Presentation at ICSEI: January 2018
Singapore Paper
This paper is principally based on a recently co-published paper in Comparative Education seeking to identify and explain the factors behind Singapore’s stellar performance in a decade of international assessments, including PISA, TIMSS and PIRLS.
The Issue/Question
Main research question: are current explanations for high performing systems like Singapore’s adequate? Is enough attention paid to contextual and cultural factors? Singapore inherited a problem ridden education system upon gaining independence in 1965. It was a system characterized by medium-of-instruction segmentation, few resources, high attrition rates and poor student performance. But two decades later, the system had improved so much that the government felt able to decentralize.
The focus in this presentation will be on the period from the mid-1990s when major reforms in citizenship education, ICT integration into instruction and the key pedagogic reform – Thinking Schools, Learning Nation was launched. Two decades on, how well has the system done? What explains what has changed and what hasn’t? And what challenges still remain in building a system fit for 21 century education goals?
Key Ideas, Conceptual Approach, Research Design and Methodology
Key ideas underpinning the analysis is the key role of Singapore’s development-oriented state in shaping education policy and practice in response to changing socio-economic circumstances. The role of an elite but performance-oriented bureaucracy which built upon cultural and aspirational foundations is seen as central to Singapore’s success.
Research was principally, analysis of policy documents, personal experience of policy making on various policy government committees (Resource Person for Government Parliamentary Committee on Education, Member and Junior College/Upper Secondary Review Committee). Additionally, four decades of experience at senior management levels in school leadership, teacher preparation and education research at the National Institute of Education, Singapore.

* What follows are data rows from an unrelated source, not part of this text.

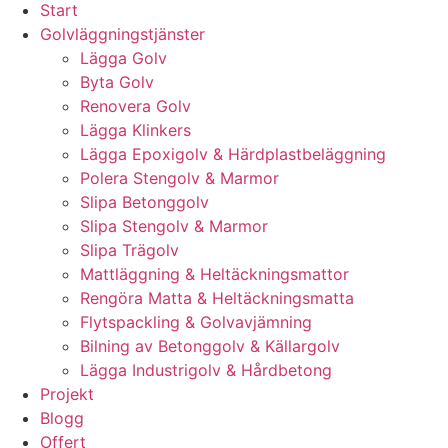
Start
Golvläggningstjänster
Lägga Golv
Byta Golv
Renovera Golv
Lägga Klinkers
Lägga Epoxigolv & Härdplastbeläggning
Polera Stengolv & Marmor
Slipa Betonggolv
Slipa Stengolv & Marmor
Slipa Trägolv
Mattläggning & Heltäckningsmattor
Rengöra Matta & Heltäckningsmatta
Flytspackling & Golvavjämning
Bilning av Betonggolv & Källargolv
Lägga Industrigolv & Hårdbetong
Projekt
Blogg
Offert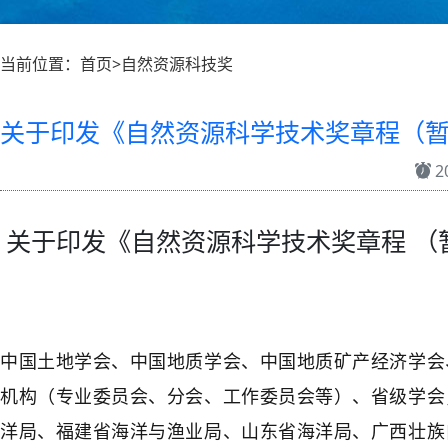
当前位置：首页>自然资源科技奖
关于印发《自然资源科学技术奖章程（
20
关于印发《自然资源科学技术奖章程 （
中国土地学会、中国地质学会、中国地质矿产经济学会
机构（专业委员会、分会、工作委员会等）、省级学会
洋局、福建省海洋与渔业局、山东省海洋局、广西壮族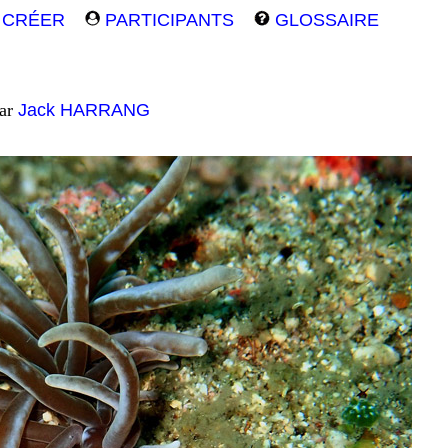
CRÉER
PARTICIPANTS
GLOSSAIRE
par
Jack HARRANG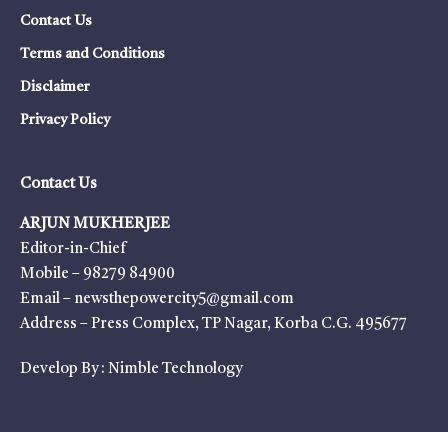
Contact Us
Terms and Conditions
Disclaimer
Privacy Policy
Contact Us
ARJUN MUKHERJEE
Editor-in-Chief
Mobile – 98279 84900
Email – newsthepowercity5@gmail.com
Address – Press Complex, TP Nagar, Korba C.G. 495677
Develop By :
Nimble Technology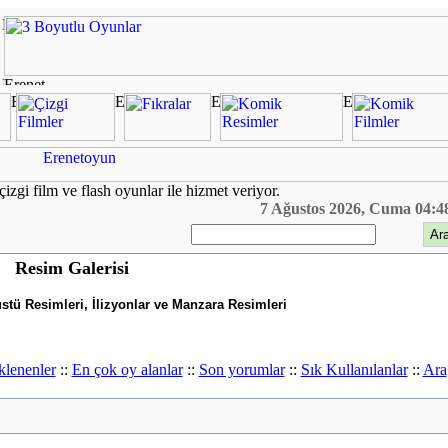
çizgi film ve flash oyunlar ile hizmet veriyor.
7 Ağustos 2026, Cuma 04:4
Resim Galerisi
tü Resimleri, İlizyonlar ve Manzara Resimleri
klenenler
::
En çok oy alanlar
::
Son yorumlar
::
Sık Kullanılanlar
::
Ara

Main Findings and Conclusion
The centrality of education and training to Singapore’s socio-economic development has remained consistent. Education continues to be well resourced, led by able ministers and a highly competent bureaucracy. The government of the day is able to build on strong foundations established in the 70s and 80s. Efforts to build capacity and professionalism amongst teachers and school leaders, updating curricula and pedagogy to ensure relevance are examples of careful and calibrated reform.
Yet problems remain which will require further reform. Assessment reform initiatives have been modest and excessive competition pervades the system, spawning a large ‘shadow education’ system. There is scope for greater school autonomy given how well schools are currently managed. There is still a ways to go before the educational ideal of broad based educational outcomes is achieved in Singapore’s system.
References
- Zongyi, Deng & S. Gopinathan (2016). PISA and high performing education systems: explaining Singapore’s education success. Comparative Education.
- S. Gopinathan (2015). Singapore Chronicles: Education. Singapore: Institute of Policy Studies, Straits Times Press.
- Koh, A. (2010). Tactical globalization: Learning from the Singapore experiment. Peter Lang.
- Lee, S. K., Lee, W. O., & Low, E. L. (Eds.). (2013). Educational policy innovations: Levelling up and sustaining educational achievement. Springer Science & Business Media.